Per controllare la loro proliferazione, e al contempo evitarne l’estinzione, i mustang sono stati messi sotto protezione dal Bureau of Land Management. I cavalli eccedenti il numero stabilito vengono quindi catturati e tenuti in cattività all’interno di appositi recinti. Manco a dirlo, per questi animali che sono l’emblema stesso del senso di libertà e incarnano anche esteticamente lo spirito più selvaggio e autentico, nonché mitizzato, dell’Ovest americano, si tratta della condizione più avvilente e umiliante.
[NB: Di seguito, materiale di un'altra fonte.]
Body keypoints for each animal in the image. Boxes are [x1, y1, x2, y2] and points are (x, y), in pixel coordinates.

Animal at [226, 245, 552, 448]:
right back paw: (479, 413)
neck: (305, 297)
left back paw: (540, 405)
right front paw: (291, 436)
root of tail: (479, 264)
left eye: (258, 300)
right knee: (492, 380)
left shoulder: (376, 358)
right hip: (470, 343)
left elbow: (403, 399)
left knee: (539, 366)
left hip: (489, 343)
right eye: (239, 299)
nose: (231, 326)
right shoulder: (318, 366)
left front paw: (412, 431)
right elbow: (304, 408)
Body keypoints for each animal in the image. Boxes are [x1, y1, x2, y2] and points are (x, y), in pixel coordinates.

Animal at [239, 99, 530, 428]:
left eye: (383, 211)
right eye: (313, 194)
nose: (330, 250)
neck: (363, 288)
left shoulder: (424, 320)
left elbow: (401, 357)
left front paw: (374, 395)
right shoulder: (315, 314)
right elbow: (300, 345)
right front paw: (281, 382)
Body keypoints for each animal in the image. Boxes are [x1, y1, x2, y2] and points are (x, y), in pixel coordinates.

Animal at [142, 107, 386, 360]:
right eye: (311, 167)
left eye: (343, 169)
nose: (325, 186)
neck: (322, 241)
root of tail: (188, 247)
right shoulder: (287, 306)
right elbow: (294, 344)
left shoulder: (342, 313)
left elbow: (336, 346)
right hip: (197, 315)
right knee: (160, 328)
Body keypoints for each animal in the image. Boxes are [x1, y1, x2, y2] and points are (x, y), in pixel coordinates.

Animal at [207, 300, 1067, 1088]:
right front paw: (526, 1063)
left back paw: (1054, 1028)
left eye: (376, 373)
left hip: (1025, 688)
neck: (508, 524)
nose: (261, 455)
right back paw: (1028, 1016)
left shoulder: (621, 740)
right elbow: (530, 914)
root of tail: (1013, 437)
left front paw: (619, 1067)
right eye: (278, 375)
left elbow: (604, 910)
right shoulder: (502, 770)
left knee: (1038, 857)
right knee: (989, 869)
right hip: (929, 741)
I recinti e le sbarre, quando posti davanti ad un animale, appaiono sempre orrendi e disonorevoli. Nel caso dei mustang, la sensazione è amplificata all’ennesima potenza.
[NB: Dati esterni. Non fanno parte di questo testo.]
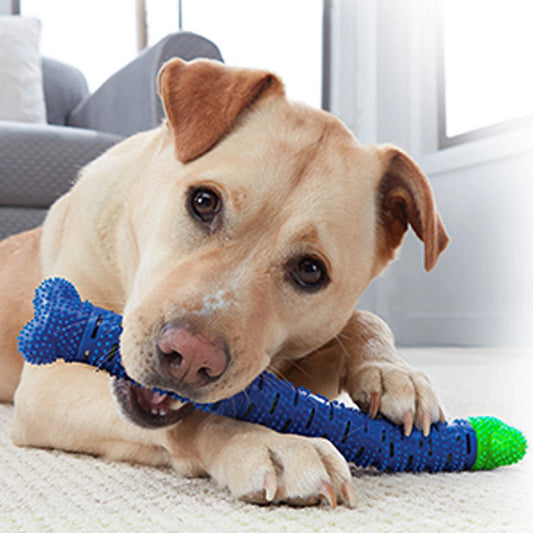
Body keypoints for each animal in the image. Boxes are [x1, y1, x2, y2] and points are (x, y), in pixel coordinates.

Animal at [0, 58, 448, 508]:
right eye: (203, 202)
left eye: (310, 271)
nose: (190, 357)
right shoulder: (45, 384)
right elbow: (204, 416)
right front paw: (270, 442)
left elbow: (366, 319)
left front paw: (394, 373)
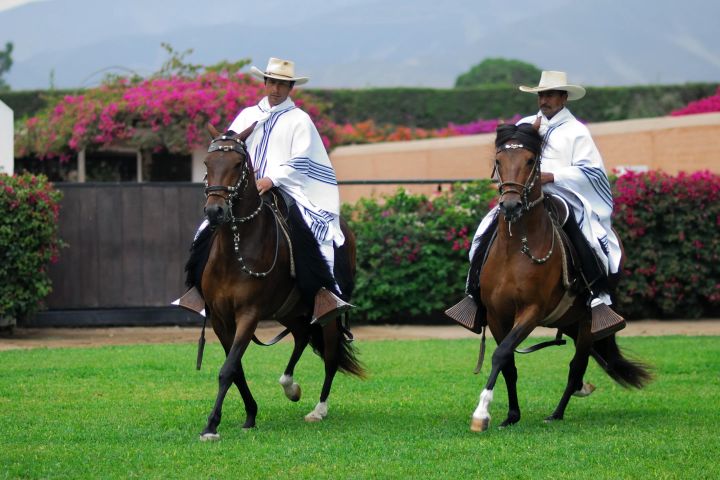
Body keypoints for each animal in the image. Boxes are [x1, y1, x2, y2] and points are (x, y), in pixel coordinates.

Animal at [194, 123, 364, 440]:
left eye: (238, 164)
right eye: (208, 163)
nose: (215, 211)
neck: (235, 253)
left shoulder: (249, 314)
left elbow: (228, 368)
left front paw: (211, 425)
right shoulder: (221, 319)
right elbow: (235, 368)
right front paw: (250, 414)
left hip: (327, 315)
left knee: (331, 356)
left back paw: (318, 410)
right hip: (289, 311)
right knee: (301, 337)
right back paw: (290, 386)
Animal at [469, 123, 651, 432]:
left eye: (531, 160)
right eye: (498, 161)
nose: (510, 205)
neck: (515, 249)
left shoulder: (531, 311)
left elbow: (501, 353)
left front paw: (481, 413)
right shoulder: (495, 314)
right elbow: (508, 364)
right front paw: (511, 415)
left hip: (587, 323)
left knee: (576, 366)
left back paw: (557, 411)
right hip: (569, 321)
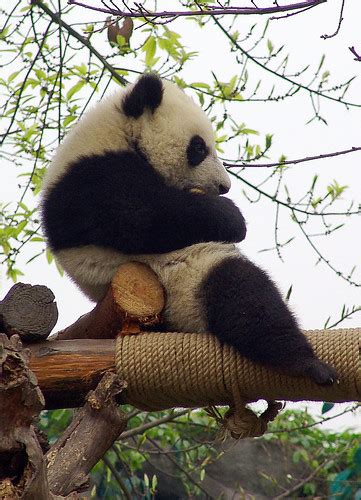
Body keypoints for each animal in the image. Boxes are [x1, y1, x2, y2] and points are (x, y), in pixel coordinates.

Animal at [41, 70, 338, 384]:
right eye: (198, 147)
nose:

Peggio che mai, la normativa introdotta dal Congresso nel 2005 consente attualmente di vendere i mustang in cattività da più di dieci anni e quelli per i quali non si è riusciti a procedere all’adozione. La vendita è finalizzata alla macellazione di questi fieri animali, la cui carne pregiata è pagata a caro prezzo nei ristoranti europei e giapponesi.
E’ quindi facile capire come lo scontro tra i fautori della necessità di tenere sotto controllo la popolazione dei mustang (per finalità di protezione… e qui anche involontariamente non si può non pensare ad analoghe forme di ipocrisia occorse nella nostra storia anche recente) e i promotori della tutela totale di questi cavalli, abbia raggiunto livelli di conflitto non irrilevanti. Difficile entrare nel merito di queste questioni. Soprattutto è da evitare la presunzione di voler emettere giudizi su un problema complesso del quale prima di questo documentario ignoravo l’esistenza.
Ma allo stesso tempo è per me impossibile non auspicarmi che i branchi di mustang che corrono liberi e selvaggi nell’Ovest americano continuino sempre ad esistere e ci ispirino le migliori cose, come hanno sempre fatto e sempre continueranno a fare. Ben triste sarebbe un mondo senza questi cavalli.